A. Again, we support homegrown opportunities and anything that brings more stability to rural areas.  But as farmers and ranchers, we all stand in this together and we cannot continue to artificially prop up one industry at the expense of all others.  Livestock and poultry farmers have always been the largest consumers of corn and soybean grower’s products.  We’re their longest running customer, turning grass and grains into nutrient rich protein. 

But fact is ethanol production has made little or no change to U.S. energy supplies or dependence on foreign crude oil.  Rather, we are seeing the portion of domestic refined petroleum replaced by ethanol being exported.  I am not sure if circumstances have changed, but the RFS has had little discernible effect on our appetite for petroleum, or its intended goals.  

Q. There seems to be two approaches that are being discussed in Washington. Legislation pending in the House would repeal the 15% standard. John Barrasso, R-Wyo., Mark Pryor, D-Ark., and other senators introduced a companion measure in the Senate.

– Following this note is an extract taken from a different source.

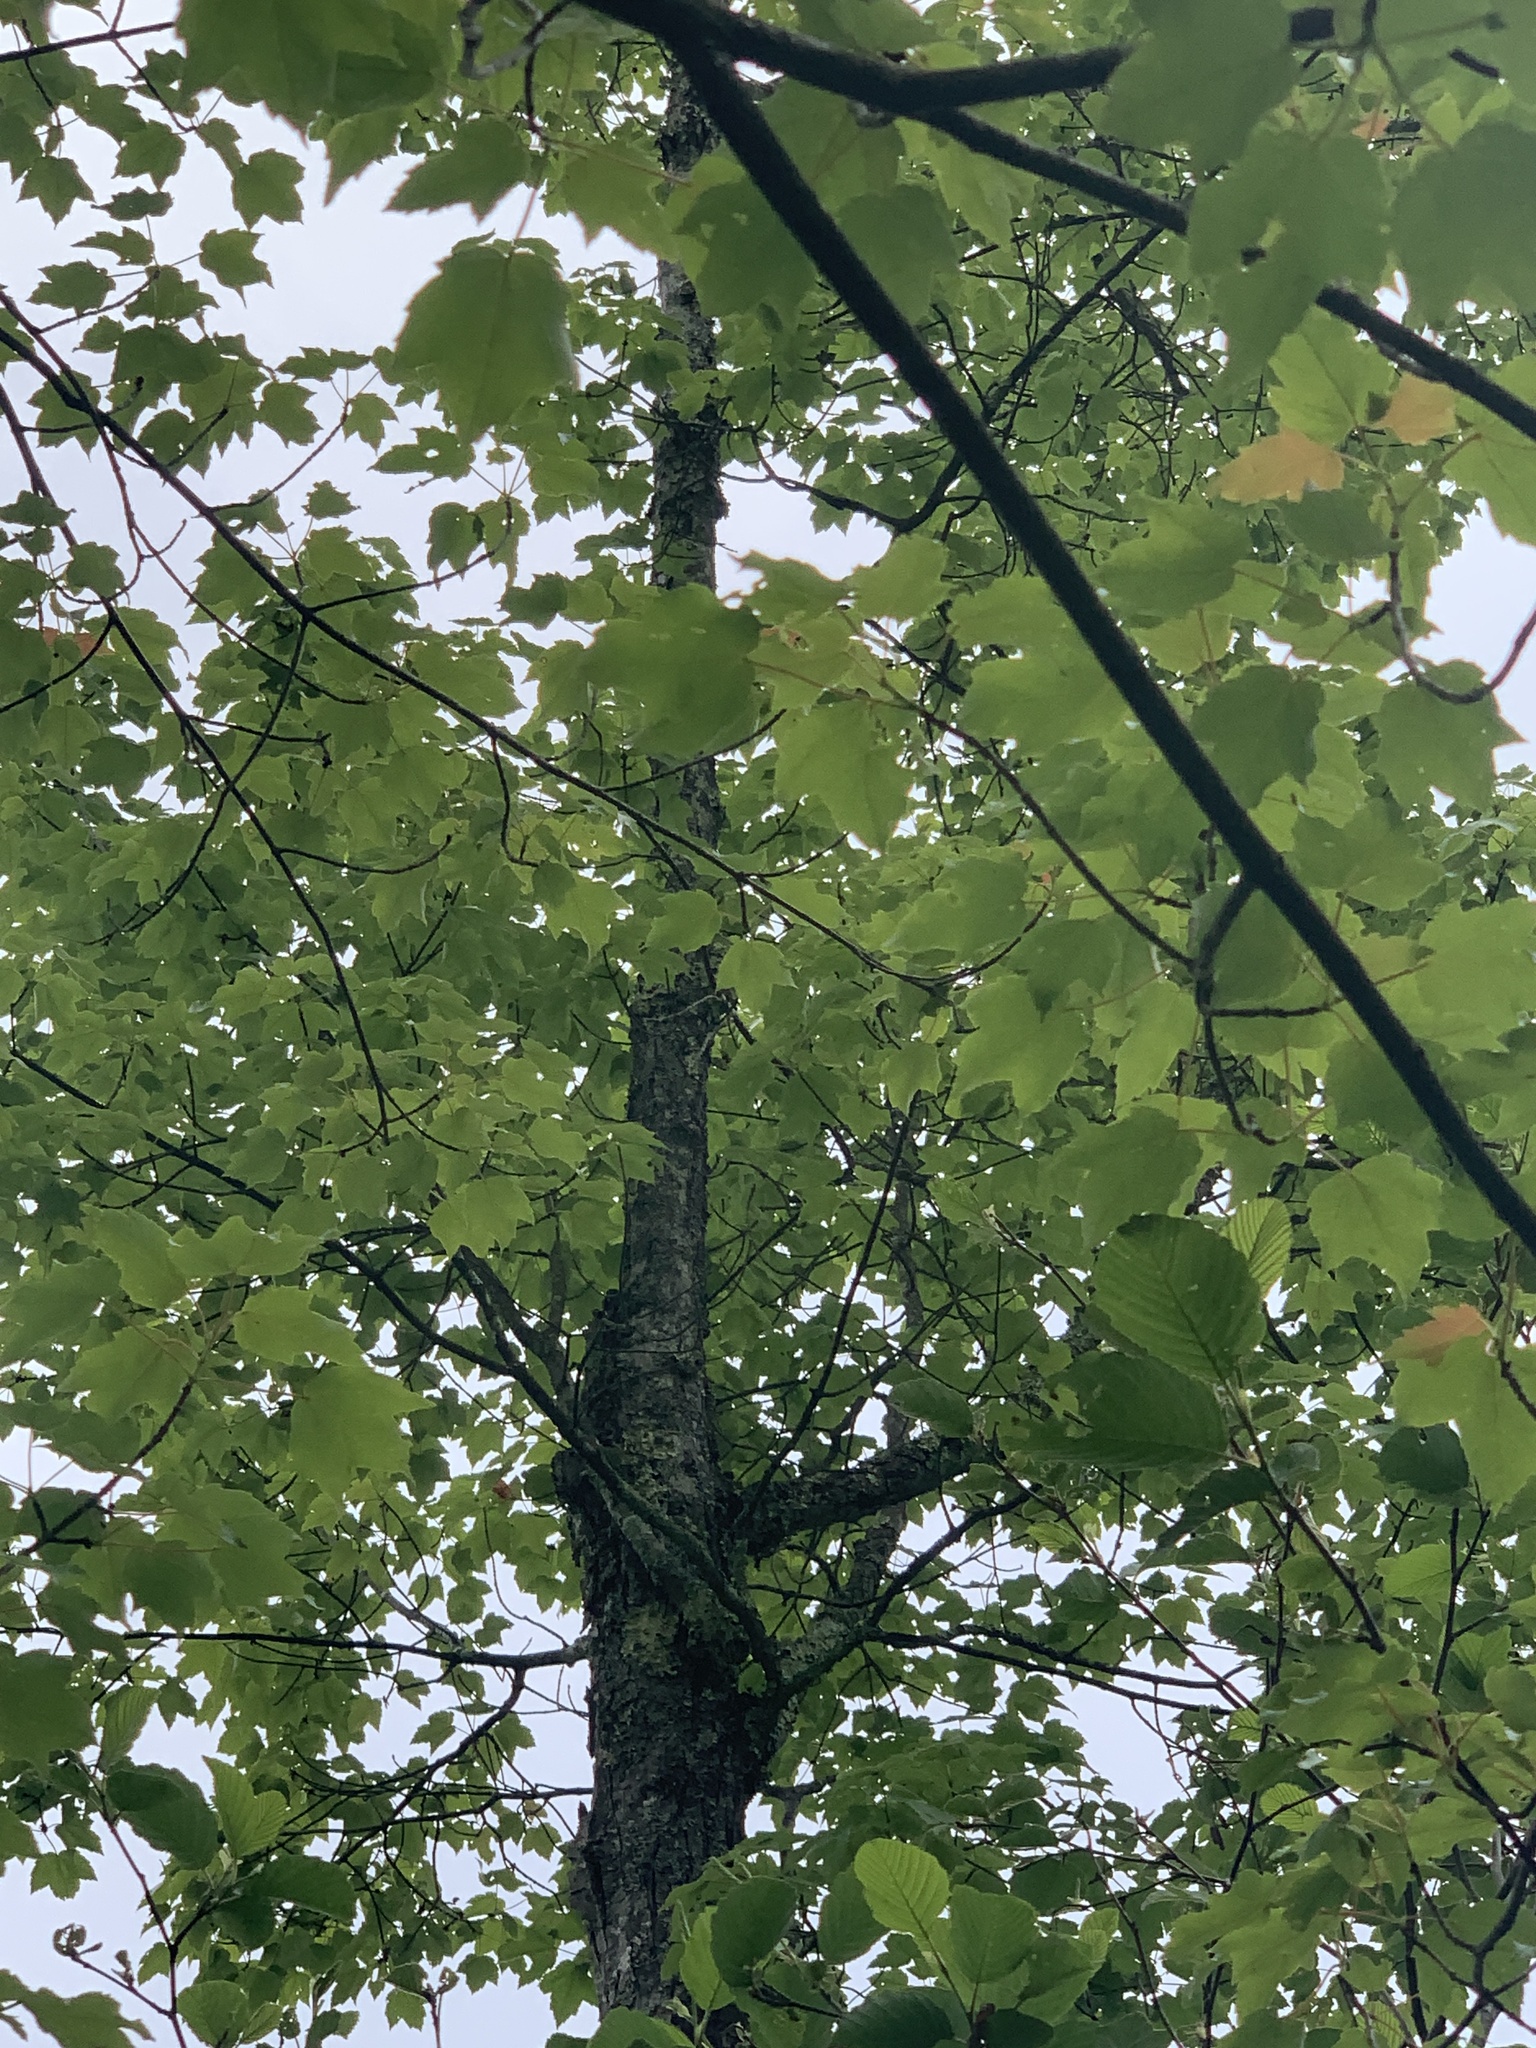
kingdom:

Rep. Bob Goodlatte, R-Va., asked for a full repeal.  The legislation he introduced (H.R. 1462) eliminates an “advanced biofuels” category and decreases the amount of the alternative fuels that are required through 2022. If you had your choice, would you prefer a partial roll back or a complete repeal the RFA and let the free market dictate the future of ethanol?

A. Again, we believe in a supply and demand market and all we are asking for is a level playing field.  NCBA policy supports a transition to a market-based approach for the production and usage of renewable fuels.  We are very pleased Congress has taken an interest in this topic.  The House Energy and Commerce requested whitepapers from all stakeholders in April of this year and held their first in a series of hearings on the impacts of the RFS.  I am pleased that members of Congress have made this a priority.

Q. Beyond what we’ve discussed so far, is there anything else you would like to add?

A. I really want to stress that cattlemen and women are not opposed to ethanol or renewable fuels.  We do not want to see them disappear.  We are not asking for that.  But what we do need is a level playing field.  When the RFS was first debated, livestock and poultry was not invited to the table, but we did appear on the menu.  We still made suggestions as to how this process could work for all of agriculture but those suggestions were ignored. 

Our only compensation was the waiver system, the safety valve, that should the RFS ever threaten the viability of industries that rely on these finite commodities, there was a waiver that could be activated.  But the waiver process is broken.  The waiver process has been tried twice and denied twice.  In 2008, the State of Texas requested a wavier and in 2012 Arkansas and North Carolina along with Texas, Georgia, New Mexico, Maryland, Delaware and Virginia requested a waiver.  If the worst drought in over 70 years doesn’t warrant a waiver, what does?  Don’t throw the ethanol out with the mandate, the RFS needs to go.

The opinions expressed in this column are solely those of Chuck Jolley, a veteran food industry journalist and columnist.